-- start EXCERPTED PASSAGE --

You are viewing a plain text version of this content. The canonical link for it is here.
Posted to user@pig.apache.org by Marco Cadetg <ma...@zattoo.com> on 2012/08/30 10:00:50 UTC

reduce continuous sessions

Hi there,

I do have some user session which look something on the following lines:

id:chararray, start:long(unix timestamp), end:long(unix timestamp)
xxx,1,3
xxx,4,7
yyy,1,2
yyy,5,7
zzz,6,7
zzz,7,10

I would like to to combine the rows which belong to a continues session
e.g. in my example the result should be the following:
xxx,1,7
yyy,1,2
yyy,5,7
zzz,6,10

I guess there is no way to do this directly in pig but rather by using a
UDF. Can someone give me a pointer on how you would achieve this?

Thanks,
-Marco

RE: reduce continuous sessions

Posted by Steve Bernstein <St...@deem.com>.
You might want to check out LinkedIn's DataFu contribution, particularly the "sessionize" UDF:
http://sna-projects.com/datafu/javadoc/0.0.4/datafu/pig/sessions/Sessionize.html


_____________
Steve Bernstein
VP, Analytics
Rearden Commerce, Inc.

+1.408.499.0961 Mobile

deem.com | reardencommerce.com

-----Original Message-----
From: Marco Cadetg [mailto:marco@zattoo.com] 
Sent: Thursday, August 30, 2012 4:42 AM
To: user@pig.apache.org
Subject: Re: reduce continuous sessions

Unfortunately it's not that simple.

A = LOAD 'comb.txt' USING PigStorage(',') AS (id:chararray,start:long,end:long);
B = FOREACH (GROUP A BY id) { GENERATE
FLATTEN(group),MIN(A.start),MAX(A.end); } dump B
(xxx,1,7)
(yyy,1,7)
(zzz,6,10)

This is not what I want. I want only to reduce the rows / sessions if they are continues like the end of one session is the start of another. In my example that is:
xxx,1,3
xxx,4,7

This is continuous as the end of the first row is the start (+1s) of the next row.

Unlike this one, here the end of the first row is NOT the start of the next row...
yyy,1,2
yyy,5,7

Therefore I have to keep track of sessions somehow.

Cheers,
-Marco


On Thu, Aug 30, 2012 at 10:07 AM, Prashant Kommireddi
<pr...@gmail.com>wrote:

> Seems like you are looking to group by "id" and get the MIN and MAX 
> timestamp for each group?

-- end EXCERPTED PASSAGE --
-- start ENTRIES SHOWN --

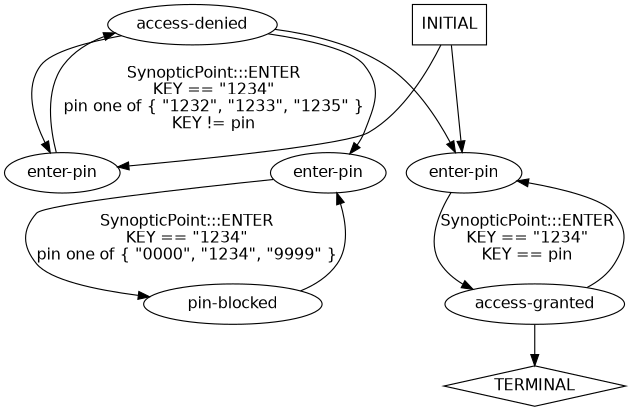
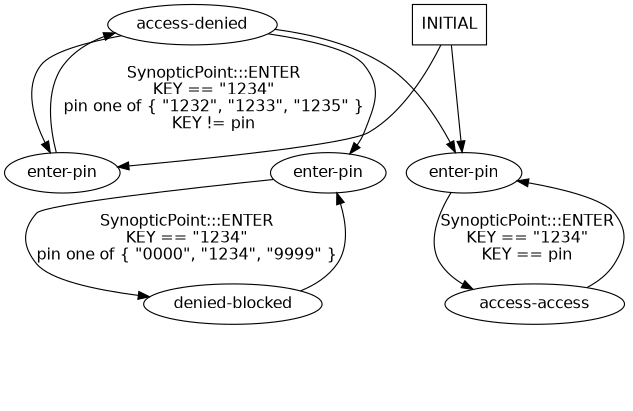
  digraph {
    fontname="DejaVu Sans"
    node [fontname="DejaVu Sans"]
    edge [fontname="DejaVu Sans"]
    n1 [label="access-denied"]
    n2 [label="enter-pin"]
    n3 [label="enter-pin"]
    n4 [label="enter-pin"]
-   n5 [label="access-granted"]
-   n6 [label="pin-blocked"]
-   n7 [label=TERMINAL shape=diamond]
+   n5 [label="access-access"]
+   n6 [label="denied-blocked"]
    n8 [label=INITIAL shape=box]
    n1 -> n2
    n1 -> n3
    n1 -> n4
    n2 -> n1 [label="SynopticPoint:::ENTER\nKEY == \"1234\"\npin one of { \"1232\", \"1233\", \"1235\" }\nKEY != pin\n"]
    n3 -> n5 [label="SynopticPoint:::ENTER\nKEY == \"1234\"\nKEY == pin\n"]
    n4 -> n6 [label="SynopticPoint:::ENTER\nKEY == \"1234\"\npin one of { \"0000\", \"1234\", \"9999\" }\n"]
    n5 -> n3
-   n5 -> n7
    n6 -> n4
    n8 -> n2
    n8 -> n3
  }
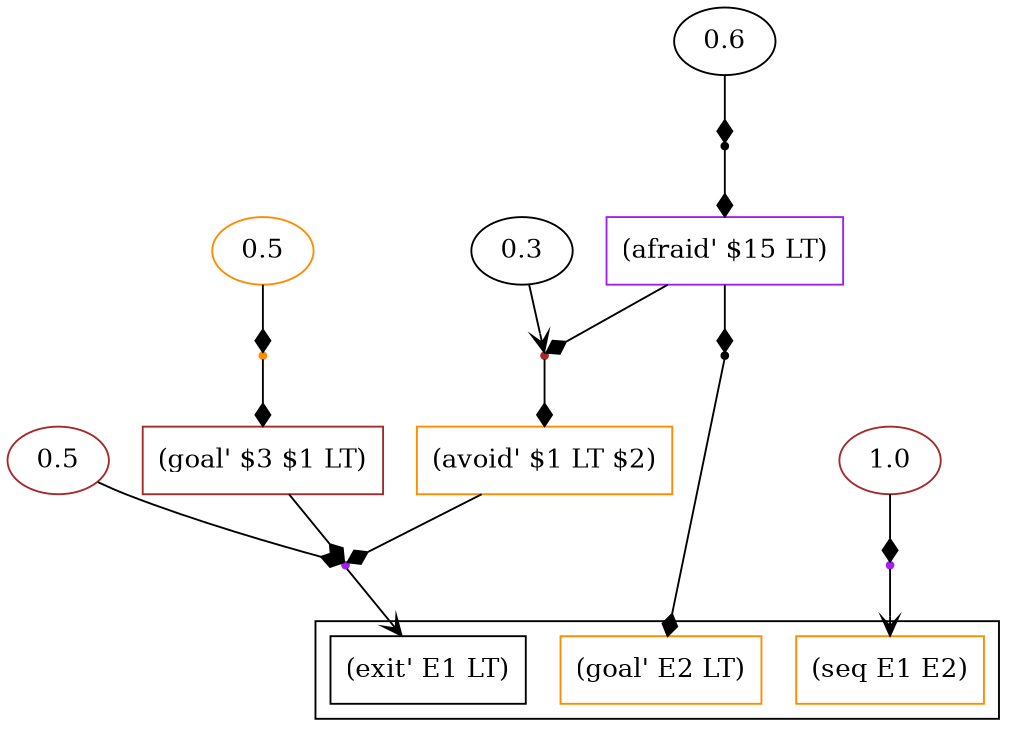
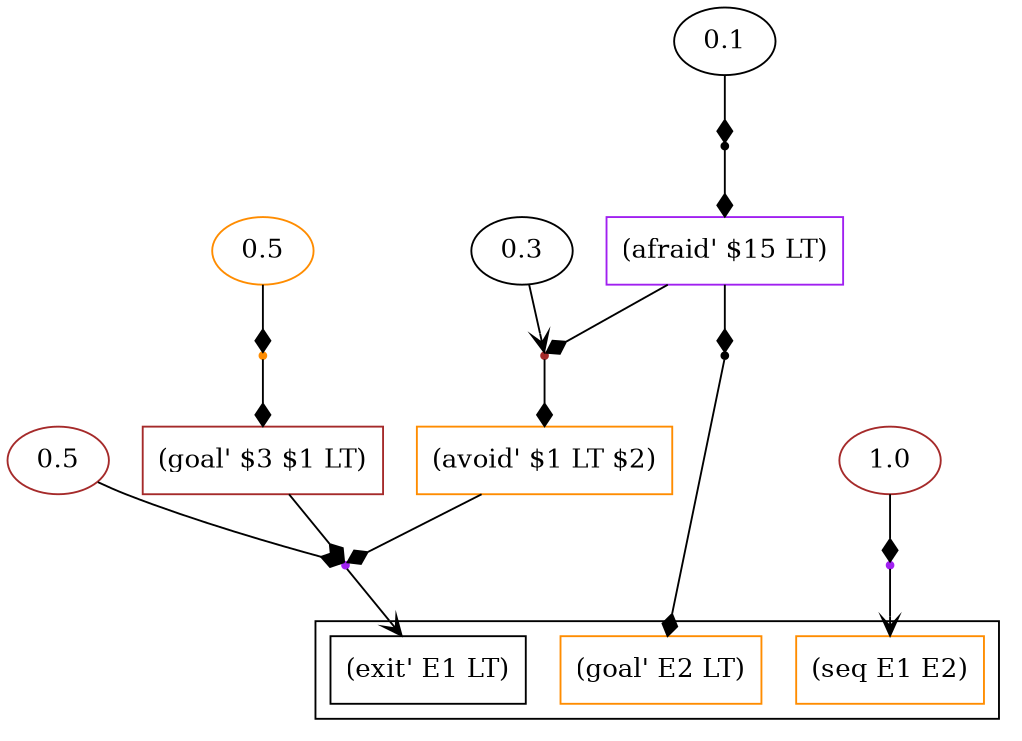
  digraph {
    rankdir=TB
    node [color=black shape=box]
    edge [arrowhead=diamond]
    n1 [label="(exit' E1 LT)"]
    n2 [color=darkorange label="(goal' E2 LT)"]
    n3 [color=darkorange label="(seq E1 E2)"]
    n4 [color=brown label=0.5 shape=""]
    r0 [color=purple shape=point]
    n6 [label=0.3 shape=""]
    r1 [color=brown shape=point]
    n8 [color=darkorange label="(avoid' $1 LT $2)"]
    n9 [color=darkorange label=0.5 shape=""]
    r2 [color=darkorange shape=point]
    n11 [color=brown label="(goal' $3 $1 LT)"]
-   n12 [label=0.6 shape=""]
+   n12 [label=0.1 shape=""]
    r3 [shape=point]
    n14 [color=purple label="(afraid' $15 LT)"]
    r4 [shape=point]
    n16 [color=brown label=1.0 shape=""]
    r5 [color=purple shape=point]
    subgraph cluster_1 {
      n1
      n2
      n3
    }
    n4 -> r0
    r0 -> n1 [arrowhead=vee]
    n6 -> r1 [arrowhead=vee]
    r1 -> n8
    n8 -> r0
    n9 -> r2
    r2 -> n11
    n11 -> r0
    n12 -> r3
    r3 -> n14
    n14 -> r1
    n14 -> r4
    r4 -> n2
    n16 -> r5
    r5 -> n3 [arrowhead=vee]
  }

-- end ENTRIES SHOWN --

▶ EXERCISE A: Repeat the stretch of the Pig sessions thread from "I guess there" through "Steve Bernstein <St...@deem.com>.", swapping "pointer" for "hint".
▶ EXERCISE B: Which UDF from LinkedIn's DataFu contribution does the Pig sessions thread recommend?

▶ EXPECTED ANSWER A:
I guess there is no way to do this directly in pig but rather by using a
UDF. Can someone give me a hint on how you would achieve this?

Thanks,
-Marco

RE: reduce continuous sessions

Posted by Steve Bernstein <St...@deem.com>.

▶ EXPECTED ANSWER B: The "sessionize" UDF.